The View from the Pasture
Shanen Ebersole is busy. Calving season is right around the corner at her farm in Kellerton, Iowa. Election season will just have to wait.
“We’ll walk them the mile and a half home in a month or so,” she says, watching her herd graze peacefully. “I wish Washington could get along like cows. They need to find a way to get along for us, because that’s what we the taxpayers pay them to do.”
Ebersole represents a critical slice of the electorate: the reluctant Trump voter. She originally backed Nikki Haley but came home to Trump for the sake of the family farm.
Now? She is feeling a little exhausted.
Grading the President
One year into Trump’s second term, Ebersole gives him a 3 out of 5.
The economy feels better. Illegal border crossings are down. Those are the wins. But the losses are stinging. She recoiled at the President’s plan to increase low-tariff beef imports from Argentina. To her, that doesn’t feel like “America First.”
And the recent talk about annexing Greenland?
“I don’t agree with that in any way, shape or form,” she says bluntly. “We need to take care of the 50 states that we have.”
As the midterms loom, Ebersole is keeping her options open. She is tired of the fighting and wants “freshness” in Washington. That sentiment is exactly what Democrats are hoping to tap into as they eye Iowa’s 3rd Congressional District.
The Suburban Shift
Travel 70 miles north to the Des Moines suburbs and you find a very different story.
Betsy Sarcone was once a “Never Trump” Republican who supported Ron DeSantis. Back in 2023, she claimed she couldn’t “rubber stamp” Trump.
Today? She is all in.
“I’m happy,” Sarcone says. “I got what I voted for.”
She gives the President an A-minus. The tone issues that used to bother her have faded into the background. She says 77 million voters “don’t care about the rhetoric anymore” and just want results.
Most shockingly, Sarcone has started to question the results of the 2020 election, a conspiracy theory she laughed off just a year ago.
“I’m starting to question the election of 2020,” she admits. When reminded that he lost, she simply replies, “I don’t know.”
The Echo Chamber Effect
Chris Mudd, a solar energy CEO in Waterloo, takes it a step further.
Mudd has been a die-hard supporter from day one. While driving to a new solar installation, he brings up a fresh twist on the old conspiracy theories. He suggests that Venezuelan leader Nicolás Maduro—recently taken into U.S. custody—might have information about the “stolen” 2020 election.
It is a theory gaining traction in the MAGA media ecosystem.
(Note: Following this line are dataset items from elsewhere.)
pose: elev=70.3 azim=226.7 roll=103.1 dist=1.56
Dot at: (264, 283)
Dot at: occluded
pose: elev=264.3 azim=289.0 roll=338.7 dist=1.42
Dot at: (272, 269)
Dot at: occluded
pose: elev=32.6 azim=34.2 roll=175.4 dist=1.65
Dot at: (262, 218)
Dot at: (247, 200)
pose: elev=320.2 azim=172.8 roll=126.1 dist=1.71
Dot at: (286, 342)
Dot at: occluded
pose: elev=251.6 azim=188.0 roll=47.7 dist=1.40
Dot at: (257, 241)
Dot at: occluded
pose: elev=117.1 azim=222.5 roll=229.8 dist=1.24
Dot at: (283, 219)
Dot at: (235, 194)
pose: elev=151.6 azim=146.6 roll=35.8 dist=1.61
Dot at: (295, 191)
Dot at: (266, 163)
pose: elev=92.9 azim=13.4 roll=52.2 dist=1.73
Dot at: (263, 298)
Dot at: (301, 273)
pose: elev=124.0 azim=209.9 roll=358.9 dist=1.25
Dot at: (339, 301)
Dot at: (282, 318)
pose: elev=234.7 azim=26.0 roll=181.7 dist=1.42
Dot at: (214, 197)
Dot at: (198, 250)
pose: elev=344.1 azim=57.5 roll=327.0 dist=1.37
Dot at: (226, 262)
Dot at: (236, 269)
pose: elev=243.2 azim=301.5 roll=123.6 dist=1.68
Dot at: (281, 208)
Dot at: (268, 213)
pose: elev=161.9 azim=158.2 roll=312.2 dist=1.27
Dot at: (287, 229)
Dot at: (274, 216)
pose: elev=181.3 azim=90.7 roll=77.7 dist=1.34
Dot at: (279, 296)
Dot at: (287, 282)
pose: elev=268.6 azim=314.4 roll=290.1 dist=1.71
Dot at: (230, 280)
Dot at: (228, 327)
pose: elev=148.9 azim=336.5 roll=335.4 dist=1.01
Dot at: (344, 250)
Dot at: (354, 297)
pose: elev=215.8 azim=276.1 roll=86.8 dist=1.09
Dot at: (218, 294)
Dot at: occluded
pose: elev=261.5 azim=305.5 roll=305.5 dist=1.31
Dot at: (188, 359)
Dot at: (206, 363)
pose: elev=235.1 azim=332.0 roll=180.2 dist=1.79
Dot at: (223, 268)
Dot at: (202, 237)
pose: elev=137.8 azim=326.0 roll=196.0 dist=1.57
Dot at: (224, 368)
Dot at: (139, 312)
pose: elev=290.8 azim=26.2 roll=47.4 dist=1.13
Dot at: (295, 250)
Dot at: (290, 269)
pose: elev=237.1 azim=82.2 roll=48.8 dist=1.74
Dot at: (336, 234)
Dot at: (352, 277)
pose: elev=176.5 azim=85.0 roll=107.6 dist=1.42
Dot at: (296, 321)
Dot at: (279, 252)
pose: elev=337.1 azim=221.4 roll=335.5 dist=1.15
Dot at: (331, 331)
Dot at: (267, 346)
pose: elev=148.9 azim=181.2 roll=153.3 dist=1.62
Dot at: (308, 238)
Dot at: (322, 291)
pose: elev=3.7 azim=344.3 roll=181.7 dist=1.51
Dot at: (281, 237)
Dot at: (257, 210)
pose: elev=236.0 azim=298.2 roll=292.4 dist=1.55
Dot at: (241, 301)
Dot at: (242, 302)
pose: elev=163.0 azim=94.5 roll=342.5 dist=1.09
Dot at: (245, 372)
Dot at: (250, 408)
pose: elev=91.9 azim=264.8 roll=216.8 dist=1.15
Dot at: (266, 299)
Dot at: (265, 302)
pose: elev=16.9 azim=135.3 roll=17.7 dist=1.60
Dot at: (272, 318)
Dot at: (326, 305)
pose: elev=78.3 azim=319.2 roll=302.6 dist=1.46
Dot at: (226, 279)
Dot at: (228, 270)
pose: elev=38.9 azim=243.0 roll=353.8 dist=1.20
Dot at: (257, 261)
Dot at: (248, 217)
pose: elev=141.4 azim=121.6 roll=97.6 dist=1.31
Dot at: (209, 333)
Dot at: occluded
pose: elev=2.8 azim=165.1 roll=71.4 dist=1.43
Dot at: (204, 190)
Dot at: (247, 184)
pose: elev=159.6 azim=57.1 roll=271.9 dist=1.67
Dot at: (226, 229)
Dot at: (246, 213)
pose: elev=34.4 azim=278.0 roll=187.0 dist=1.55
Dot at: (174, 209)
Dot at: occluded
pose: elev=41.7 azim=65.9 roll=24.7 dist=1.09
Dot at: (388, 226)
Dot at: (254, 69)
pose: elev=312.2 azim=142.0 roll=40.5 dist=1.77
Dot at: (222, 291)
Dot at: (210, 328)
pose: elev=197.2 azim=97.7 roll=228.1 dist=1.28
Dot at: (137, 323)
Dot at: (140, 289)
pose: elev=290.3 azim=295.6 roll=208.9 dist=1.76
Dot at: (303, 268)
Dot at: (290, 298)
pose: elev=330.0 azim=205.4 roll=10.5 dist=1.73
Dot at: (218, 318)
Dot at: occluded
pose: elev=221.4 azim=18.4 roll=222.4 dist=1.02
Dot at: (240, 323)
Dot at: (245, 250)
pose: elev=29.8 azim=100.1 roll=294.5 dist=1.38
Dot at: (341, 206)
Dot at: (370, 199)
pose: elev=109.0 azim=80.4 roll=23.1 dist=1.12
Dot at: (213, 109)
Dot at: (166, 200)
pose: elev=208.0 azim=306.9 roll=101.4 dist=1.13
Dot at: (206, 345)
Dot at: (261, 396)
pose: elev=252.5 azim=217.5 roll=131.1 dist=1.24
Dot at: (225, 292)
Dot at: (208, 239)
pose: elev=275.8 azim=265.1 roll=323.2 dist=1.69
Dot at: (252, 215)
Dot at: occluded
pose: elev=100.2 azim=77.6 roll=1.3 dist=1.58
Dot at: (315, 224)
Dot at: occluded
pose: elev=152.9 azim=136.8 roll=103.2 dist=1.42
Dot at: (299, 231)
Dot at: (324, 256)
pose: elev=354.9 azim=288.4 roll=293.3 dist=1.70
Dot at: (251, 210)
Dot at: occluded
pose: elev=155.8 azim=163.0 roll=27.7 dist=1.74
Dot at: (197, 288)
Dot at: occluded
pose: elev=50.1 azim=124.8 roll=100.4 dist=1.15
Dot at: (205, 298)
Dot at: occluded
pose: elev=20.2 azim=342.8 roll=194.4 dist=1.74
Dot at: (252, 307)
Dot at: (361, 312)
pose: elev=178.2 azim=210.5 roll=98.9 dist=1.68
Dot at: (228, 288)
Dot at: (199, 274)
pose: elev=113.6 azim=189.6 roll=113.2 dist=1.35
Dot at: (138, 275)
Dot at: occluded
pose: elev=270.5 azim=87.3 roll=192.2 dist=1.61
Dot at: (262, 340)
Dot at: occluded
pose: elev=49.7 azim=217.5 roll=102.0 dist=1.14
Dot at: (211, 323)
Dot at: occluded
Mudd admits that deportations and ICE raids can look “ugly,” comparing it to making sausage. But he believes it is necessary to secure the border.
“My optimism is greater because I believe the things that Trump is doing are good for the country,” Mudd says. He plans to vote a “full red ticket” in November to protect the President from impeachment.
The Gravel Road Strategy
For Democrats to have a prayer in Iowa, they have to navigate this divided landscape.
Michele Pegg, a Democratic chairwoman in rural Louisa County, knows the math is tough. Trump won her county with 70% of the vote. But she sees an opening.
“I really do think he’s down a bit,” Pegg says. She points to the disconnect between “America First” slogans and the reality of crumbling schools and soil issues in rural towns.
Her advice to candidates is simple. Stop focusing on the cities and show up where it is uncomfortable.
“You want the office? You need to sway the voters,” Pegg says. “Go down a gravel road. Go down a Class B road. Knock on a door.”